In a region more accustomed to headlines of loss than of listening, the Institute of International Education (IIE) has chosen to honor something quietly radical: healing. The 2025 Victor J. Goldberg Prize for Peace in the Middle East has been awarded to Nitsan Joy Gordon and Jawdat Lajon Kasab, the co-founders of the Army of Healers, for building spaces where Israelis and Palestinians — Jews, Muslims, Christians, Druze, and Bedouins — can grieve, speak, and rebuild trust together.
The two leaders will share the US$20,000 prize, marking the 21st anniversary of an award created to recognize joint Jewish-Arab partnerships advancing peace.
The Army of Healers emerged after October 7, in response to what Gordon and Kasab describe as a region living inside collective trauma. Rather than launching a political initiative, they created something more fragile — and more human. Today, their program has trained 30 facilitators from across communities and now supports more than 20 healing circles with over 400 participants, conducted in multiple languages and across age groups.
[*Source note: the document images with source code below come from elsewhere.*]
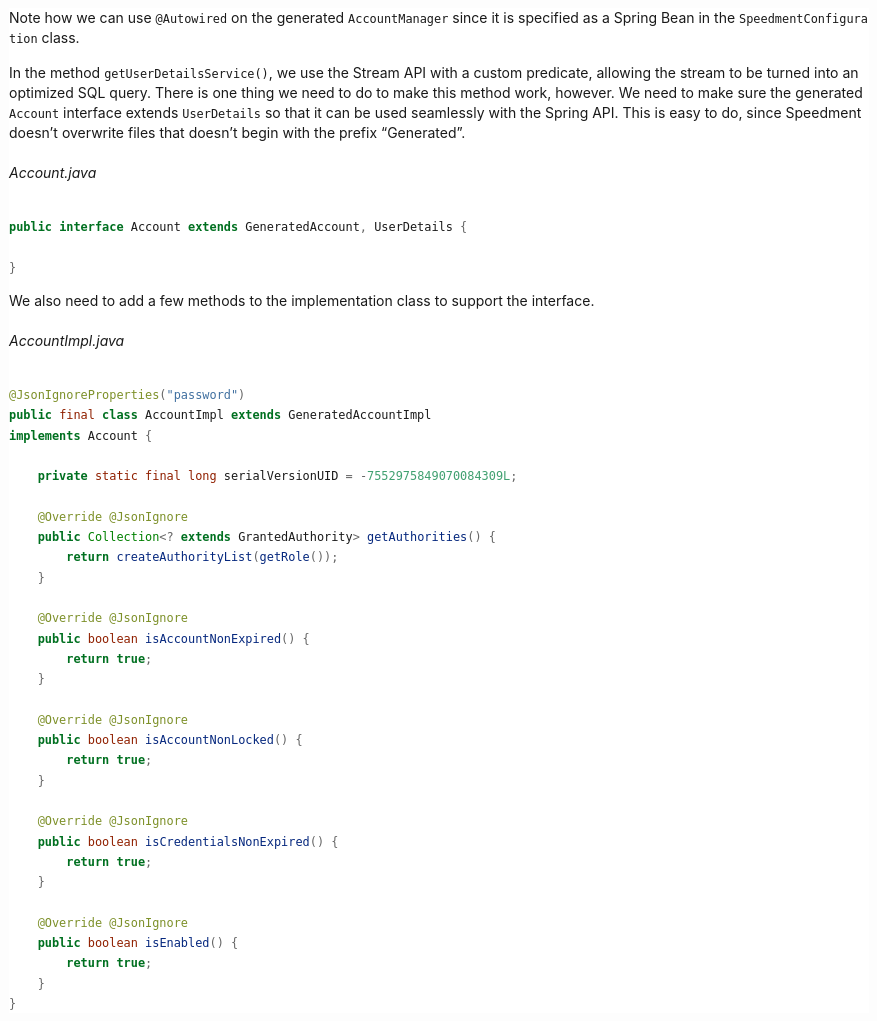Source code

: Note how we can use `@Autowired` on the generated `AccountManager` since it is specified as a Spring Bean in the `SpeedmentConfiguration` class.

In the method `getUserDetailsService()`, we use the Stream API with a custom predicate, allowing the stream to be turned into an optimized SQL query. There is one thing we need to do to make this method work, however. We need to make sure the generated `Account` interface extends `UserDetails` so that it can be used seamlessly with the Spring API. This is easy to do, since Speedment doesn’t overwrite files that doesn’t begin with the prefix “Generated”.

###### Account.java

```java
public interface Account extends GeneratedAccount, UserDetails {

}
```

We also need to add a few methods to the implementation class to support the interface.

###### AccountImpl.java

```java
@JsonIgnoreProperties("password")
public final class AccountImpl extends GeneratedAccountImpl 
implements Account {

    private static final long serialVersionUID = -7552975849070084309L;

    @Override @JsonIgnore
    public Collection<? extends GrantedAuthority> getAuthorities() {
        return createAuthorityList(getRole());
    }

    @Override @JsonIgnore
    public boolean isAccountNonExpired() {
        return true;
    }

    @Override @JsonIgnore
    public boolean isAccountNonLocked() {
        return true;
    }

    @Override @JsonIgnore
    public boolean isCredentialsNonExpired() {
        return true;
    }

    @Override @JsonIgnore
    public boolean isEnabled() {
        return true;
    }
}
```
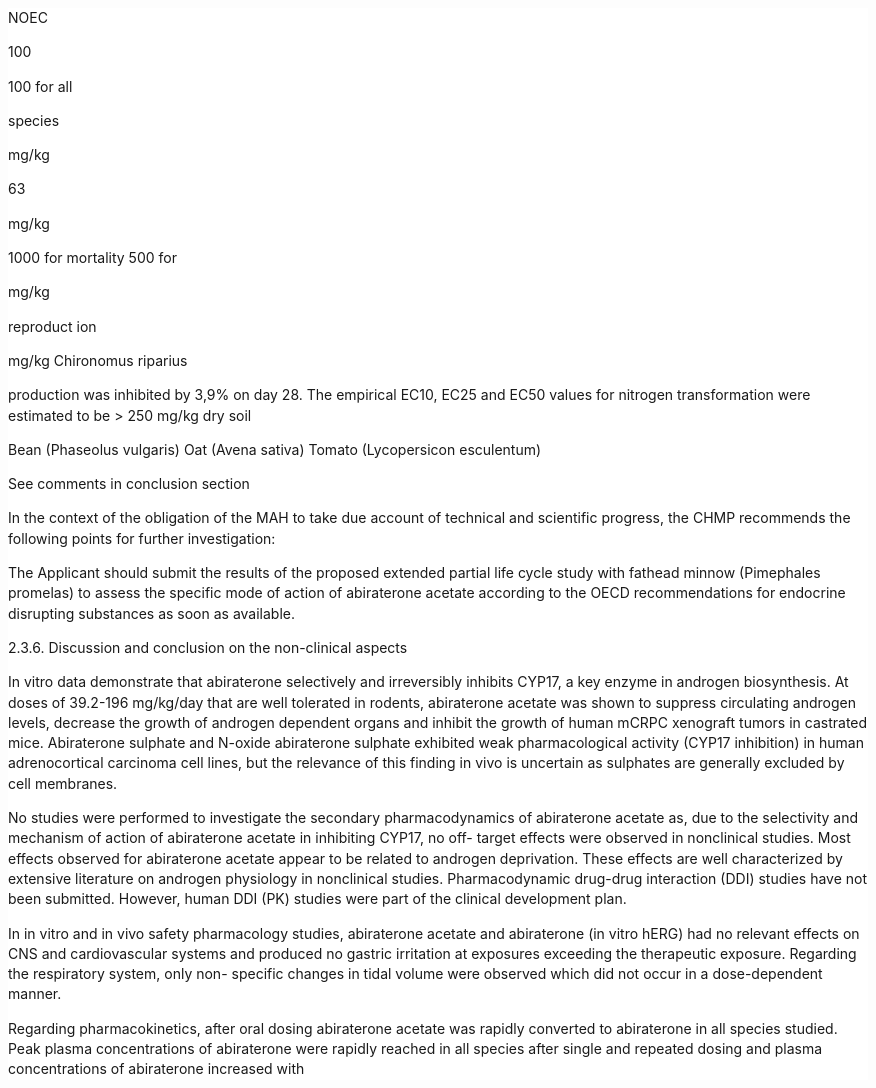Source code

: NOEC

100

100 for all

species

mg/kg

63

mg/kg

1000 for mortality 500 for

mg/kg

reproduct ion

mg/kg Chironomus riparius

production was inhibited by 3,9% on day 28. The empirical EC10, EC25 and EC50 values for nitrogen transformation were estimated to be > 250 mg/kg dry soil

Bean (Phaseolus vulgaris) Oat (Avena sativa) Tomato (Lycopersicon esculentum)

See comments in conclusion section

In the context of the obligation of the MAH to take due account of technical and scientific progress, the CHMP recommends the following points for further investigation:

The Applicant should submit the results of the proposed extended partial life cycle study with fathead minnow (Pimephales promelas) to assess the specific mode of action of abiraterone acetate according to the OECD recommendations for endocrine disrupting substances as soon as available.

2.3.6. Discussion and conclusion on the non-clinical aspects

In vitro data demonstrate that abiraterone selectively and irreversibly inhibits CYP17, a key enzyme in androgen biosynthesis. At doses of 39.2-196 mg/kg/day that are well tolerated in rodents, abiraterone acetate was shown to suppress circulating androgen levels, decrease the growth of androgen dependent organs and inhibit the growth of human mCRPC xenograft tumors in castrated mice. Abiraterone sulphate and N-oxide abiraterone sulphate exhibited weak pharmacological activity (CYP17 inhibition) in human adrenocortical carcinoma cell lines, but the relevance of this finding in vivo is uncertain as sulphates are generally excluded by cell membranes.

No studies were performed to investigate the secondary pharmacodynamics of abiraterone acetate as, due to the selectivity and mechanism of action of abiraterone acetate in inhibiting CYP17, no off- target effects were observed in nonclinical studies. Most effects observed for abiraterone acetate appear to be related to androgen deprivation. These effects are well characterized by extensive literature on androgen physiology in nonclinical studies. Pharmacodynamic drug-drug interaction (DDI) studies have not been submitted. However, human DDI (PK) studies were part of the clinical development plan.

In in vitro and in vivo safety pharmacology studies, abiraterone acetate and abiraterone (in vitro hERG) had no relevant effects on CNS and cardiovascular systems and produced no gastric irritation at exposures exceeding the therapeutic exposure. Regarding the respiratory system, only non- specific changes in tidal volume were observed which did not occur in a dose-dependent manner.

Regarding pharmacokinetics, after oral dosing abiraterone acetate was rapidly converted to abiraterone in all species studied. Peak plasma concentrations of abiraterone were rapidly reached in all species after single and repeated dosing and plasma concentrations of abiraterone increased with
Through ten-session dialogue groups, participants confront fear, express grief, and slowly relearn how to see one another as human beings. “In moments of deep division,” Gordon and Kasab say, “the world needs an army — not of soldiers holding weapons, but of healers cultivating pathways toward peace.”
The circles draw on Internal Family Systems therapy, movement and dance therapy, playback theater, nonviolent communication, and trauma-informed dialogue. The work is hosted under the Israeli nonprofit Together Beyond Words.
Why the Goldberg Prize matters
The Victor J. Goldberg Prize is unique. It does not reward governments or institutions. It honors pairs — one Jewish Israeli and one Muslim Arab — working together at the grassroots level. Victor J. Goldberg, a former IBM executive and longtime IIE trustee who endowed the prize in 2005, emphasized this spirit during the ceremony:
“Nitsan and Jawdat are inspiring examples of the brave individuals and groups who are building platforms of mutual trust and cooperation. Most importantly, they have not lost their commitment to bringing people together to get to know one another as human beings.”
He added that the prize exists to keep hope visible when despair dominates.
Over its 21-year history, the Goldberg Prize has honored 26 pairs whose work has reshaped how peacebuilding looks on the ground. Past laureates have included:
Israeli and Palestinian educators who rewrote textbooks to remove demonization of “the other.” Families who lost children in violence and chose reconciliation over revenge. Medical volunteers who treated patients regardless of religion.

IIE President Emeritus Allan E. Goodman summarized their legacy: “People who started out hating each other and rejecting each other’s narratives somehow managed to overcome all that to do something good.”
Placed in this lineage, the Army of Healers represents a new generation of peace work — one that recognizes trauma as a political force, and healing as an act of resistance.